Understanding the critical features of the business problem and the content and limits of the dataset are required steps, up to a certain extent, both for data- and problem-centric approaches. Whether the primary efforts are concentrated on extracting information from the data or mathematical modeling of the problem is where data- and problem-centric methods begin to differentiate. One way to see the difference between these two approaches is to look at what kind of questions they address through their validation (and debugging) efforts. A typical question for a data-centric approach is the following: Does the employed quantitative method describe the patterns and relationships that the dataset manifests with a high level of accuracy/precision [and hence, can be trusted to make future predictions]? On the other hand, a standard question for a problem-centric technique is as follows: Does the utilized analytical model correctly capture the key dynamics of the underlying problem without over-simplification [and hence, can be used to identify the best course of action]? As it can be seen by these two sample questions, a primary concern regarding the validity of one approach is mainly on the correct use of the data whereas the validity of the other is challenged via its capability to capture of the key problem features. Accordingly, while debugging, a data-centric method might be dealing with over- and under-fitting issues while a problem-centric approach might need to address problems such as a missing constraint or a wrong objective function.

The differences between data- and problem-centric approaches are also related with their roles and objectives. To explain these differences better, we can get assistance from a few terms: descriptive, diagnostic, predictive and prescriptive analysis (Maydon, 2017).

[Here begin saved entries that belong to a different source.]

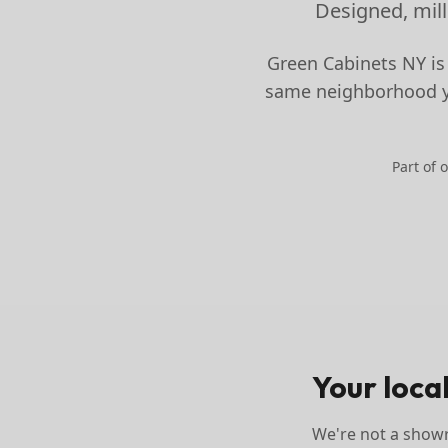
Designed, mill
Green Cabinets NY is
same neighborhood yo
Part of 
Your loca
We're not a showr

  • Descriptive Analysis: The quantitative description of important information contained in the dataset
  • Diagnostic Analysis: Examination of the historical course of the process of interest and identification the relations of system behavior and process outcomes with the variables in the dataset
  • Predictive Analysis: Projection of the future behavior of the process as a function of certain variables
  • Prescriptive analysis: Identification of the best course of action to be taken to improve the system/process of interest.

Generally, descriptive and diagnostic analyses are conducted via data-centric methods; prescriptive analysis is performed by problem-centric techniques; and both data-centric and problem-centric methods are utilized for predictive analysis.

To conclude, there is a wide range of variety in analytical methods employed by researchers and practitioners to solve their business problems. Despite the variety, the “quantitative decision science” techniques can still be placed into one of the following categories, based on how they approach a problem: data-centric and problem-centric.  Generally, these two perspectives not only have different ways to help decision-makers, but also conduct analyses at different dimensions and hence, have different roles at generating better data-driven decisions. Although it might be unrealistic to expect from any practitioner to be an expert of both approaches, it is very beneficial (if not required) to be familiar with some analytical methods in both domains to correctly approach a business problem and to have a better (full-picture) understanding of the utility of quantitative methods for decision-making.


 [1] Wegryn, G. (2014). Top 5 Analytics Trends for 2015. INFORMS Podcast.
 [2] Rose, R. (2016). Defining Analytics: a Conceptual Framework. OR/MS Today, 43(3), 36-41.